◆ WHAT YOU NEED TO DO ◆
Whenever a line in the data below includes the string "lines", copy it out.

◆ SOURCE MATERIAL ◆
----------------

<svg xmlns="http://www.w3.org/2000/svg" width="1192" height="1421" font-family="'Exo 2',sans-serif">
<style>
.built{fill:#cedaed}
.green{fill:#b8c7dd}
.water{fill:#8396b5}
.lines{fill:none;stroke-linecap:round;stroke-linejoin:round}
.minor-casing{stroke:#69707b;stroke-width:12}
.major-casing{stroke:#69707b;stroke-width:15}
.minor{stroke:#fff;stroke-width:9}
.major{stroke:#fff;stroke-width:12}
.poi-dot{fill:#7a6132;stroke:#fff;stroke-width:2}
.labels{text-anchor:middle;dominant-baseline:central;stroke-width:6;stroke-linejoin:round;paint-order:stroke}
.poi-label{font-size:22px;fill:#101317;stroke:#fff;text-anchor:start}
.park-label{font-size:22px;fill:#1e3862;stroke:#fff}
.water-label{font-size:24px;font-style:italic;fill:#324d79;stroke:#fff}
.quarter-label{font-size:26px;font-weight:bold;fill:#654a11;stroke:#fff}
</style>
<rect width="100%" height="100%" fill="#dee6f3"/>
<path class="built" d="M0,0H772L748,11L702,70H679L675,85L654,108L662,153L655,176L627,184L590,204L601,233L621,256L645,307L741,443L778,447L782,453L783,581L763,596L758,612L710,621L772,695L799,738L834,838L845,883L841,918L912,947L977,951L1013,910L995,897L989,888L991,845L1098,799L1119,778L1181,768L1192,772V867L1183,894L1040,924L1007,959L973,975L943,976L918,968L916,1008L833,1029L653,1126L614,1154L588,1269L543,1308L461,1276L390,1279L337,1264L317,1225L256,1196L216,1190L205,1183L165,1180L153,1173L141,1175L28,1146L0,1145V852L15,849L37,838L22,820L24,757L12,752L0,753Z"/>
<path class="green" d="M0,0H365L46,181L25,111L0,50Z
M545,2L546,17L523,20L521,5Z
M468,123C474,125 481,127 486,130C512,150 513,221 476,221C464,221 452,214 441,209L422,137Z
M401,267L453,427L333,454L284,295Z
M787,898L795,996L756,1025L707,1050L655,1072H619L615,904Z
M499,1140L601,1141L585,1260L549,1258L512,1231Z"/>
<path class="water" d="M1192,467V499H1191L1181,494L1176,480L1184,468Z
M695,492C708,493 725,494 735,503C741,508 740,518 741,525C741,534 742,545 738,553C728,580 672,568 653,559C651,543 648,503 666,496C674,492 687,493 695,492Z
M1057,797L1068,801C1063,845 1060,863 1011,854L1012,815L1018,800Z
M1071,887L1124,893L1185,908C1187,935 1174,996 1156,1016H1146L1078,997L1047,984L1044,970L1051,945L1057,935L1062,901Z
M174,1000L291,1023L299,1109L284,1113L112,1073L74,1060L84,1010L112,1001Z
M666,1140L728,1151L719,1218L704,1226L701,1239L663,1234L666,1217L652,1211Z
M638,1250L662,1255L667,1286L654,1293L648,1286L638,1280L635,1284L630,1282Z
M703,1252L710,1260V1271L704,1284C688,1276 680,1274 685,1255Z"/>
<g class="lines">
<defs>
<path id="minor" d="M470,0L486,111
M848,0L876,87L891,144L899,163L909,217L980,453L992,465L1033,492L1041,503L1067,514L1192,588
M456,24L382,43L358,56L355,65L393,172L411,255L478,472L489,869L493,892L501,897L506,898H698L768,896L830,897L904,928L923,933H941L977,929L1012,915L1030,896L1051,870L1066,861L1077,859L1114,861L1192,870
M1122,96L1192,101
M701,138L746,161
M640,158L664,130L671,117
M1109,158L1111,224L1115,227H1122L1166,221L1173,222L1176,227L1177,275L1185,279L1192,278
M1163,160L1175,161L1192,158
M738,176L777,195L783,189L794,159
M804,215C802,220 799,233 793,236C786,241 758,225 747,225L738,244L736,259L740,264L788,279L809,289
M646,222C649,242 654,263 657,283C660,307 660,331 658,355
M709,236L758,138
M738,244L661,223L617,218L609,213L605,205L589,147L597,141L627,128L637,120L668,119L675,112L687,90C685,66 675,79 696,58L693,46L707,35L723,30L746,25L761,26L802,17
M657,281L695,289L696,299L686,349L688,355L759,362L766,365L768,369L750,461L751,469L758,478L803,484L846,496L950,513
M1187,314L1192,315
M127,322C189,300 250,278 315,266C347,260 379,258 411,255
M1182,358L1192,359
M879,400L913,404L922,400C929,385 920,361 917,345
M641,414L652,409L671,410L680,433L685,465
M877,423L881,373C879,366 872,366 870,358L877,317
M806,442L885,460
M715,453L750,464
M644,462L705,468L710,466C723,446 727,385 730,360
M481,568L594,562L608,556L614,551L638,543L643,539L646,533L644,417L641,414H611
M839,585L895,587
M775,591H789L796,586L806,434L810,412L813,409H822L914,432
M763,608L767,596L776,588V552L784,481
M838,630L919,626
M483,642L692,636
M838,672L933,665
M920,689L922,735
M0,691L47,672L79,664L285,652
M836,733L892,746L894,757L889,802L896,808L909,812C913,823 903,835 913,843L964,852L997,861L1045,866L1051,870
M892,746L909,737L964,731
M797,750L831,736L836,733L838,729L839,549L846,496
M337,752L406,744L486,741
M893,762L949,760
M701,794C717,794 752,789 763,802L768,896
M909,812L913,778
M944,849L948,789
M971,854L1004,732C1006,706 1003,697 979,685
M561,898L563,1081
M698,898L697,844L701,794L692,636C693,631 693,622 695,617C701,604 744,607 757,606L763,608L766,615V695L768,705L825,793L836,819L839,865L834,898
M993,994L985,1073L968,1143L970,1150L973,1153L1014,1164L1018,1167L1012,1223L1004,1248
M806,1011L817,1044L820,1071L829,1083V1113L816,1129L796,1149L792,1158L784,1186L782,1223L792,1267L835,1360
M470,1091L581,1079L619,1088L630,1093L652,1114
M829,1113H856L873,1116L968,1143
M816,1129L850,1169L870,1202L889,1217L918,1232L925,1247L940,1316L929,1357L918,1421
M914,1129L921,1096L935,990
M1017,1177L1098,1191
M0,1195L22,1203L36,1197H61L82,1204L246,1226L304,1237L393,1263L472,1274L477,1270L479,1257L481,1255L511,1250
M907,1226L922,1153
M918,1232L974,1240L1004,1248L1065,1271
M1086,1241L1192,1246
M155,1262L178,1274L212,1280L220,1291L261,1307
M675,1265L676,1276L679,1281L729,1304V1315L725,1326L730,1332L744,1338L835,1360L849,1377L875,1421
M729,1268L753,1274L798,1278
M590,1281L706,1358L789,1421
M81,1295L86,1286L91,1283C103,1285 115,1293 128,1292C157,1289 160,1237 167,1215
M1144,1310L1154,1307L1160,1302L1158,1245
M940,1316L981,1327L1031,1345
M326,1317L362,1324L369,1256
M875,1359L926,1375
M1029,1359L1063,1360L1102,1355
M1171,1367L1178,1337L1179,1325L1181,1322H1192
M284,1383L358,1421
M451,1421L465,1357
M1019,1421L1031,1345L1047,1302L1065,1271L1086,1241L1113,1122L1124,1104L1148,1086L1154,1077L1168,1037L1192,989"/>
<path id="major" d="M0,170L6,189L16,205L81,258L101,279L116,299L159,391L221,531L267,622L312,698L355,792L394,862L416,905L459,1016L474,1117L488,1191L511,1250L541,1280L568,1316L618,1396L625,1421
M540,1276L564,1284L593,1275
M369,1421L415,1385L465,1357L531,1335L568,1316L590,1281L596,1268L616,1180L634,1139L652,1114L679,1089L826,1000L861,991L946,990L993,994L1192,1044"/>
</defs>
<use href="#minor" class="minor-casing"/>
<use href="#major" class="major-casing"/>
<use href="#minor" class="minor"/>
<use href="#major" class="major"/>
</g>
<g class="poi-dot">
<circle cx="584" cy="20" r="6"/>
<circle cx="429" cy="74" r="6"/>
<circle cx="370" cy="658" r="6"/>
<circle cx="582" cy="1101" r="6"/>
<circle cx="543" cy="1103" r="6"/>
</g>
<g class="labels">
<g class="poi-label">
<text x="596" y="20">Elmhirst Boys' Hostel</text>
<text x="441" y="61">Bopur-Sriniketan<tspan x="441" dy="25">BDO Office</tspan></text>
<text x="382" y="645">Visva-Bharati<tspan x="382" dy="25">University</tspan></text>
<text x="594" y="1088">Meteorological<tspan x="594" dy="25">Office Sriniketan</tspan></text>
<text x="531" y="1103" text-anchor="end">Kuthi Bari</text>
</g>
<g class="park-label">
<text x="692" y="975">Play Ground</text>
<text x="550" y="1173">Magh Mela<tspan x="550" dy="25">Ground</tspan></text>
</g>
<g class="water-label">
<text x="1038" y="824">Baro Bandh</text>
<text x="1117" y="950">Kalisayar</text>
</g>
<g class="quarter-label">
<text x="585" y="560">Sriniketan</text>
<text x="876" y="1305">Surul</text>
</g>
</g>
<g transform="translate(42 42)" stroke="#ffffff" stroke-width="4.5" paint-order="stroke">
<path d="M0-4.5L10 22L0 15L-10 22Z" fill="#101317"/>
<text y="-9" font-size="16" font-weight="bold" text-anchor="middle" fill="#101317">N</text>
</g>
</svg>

----------------

◆ OUTPUT FOR THIS TASK ◆
.lines{fill:none;stroke-linecap:round;stroke-linejoin:round}
<g class="lines">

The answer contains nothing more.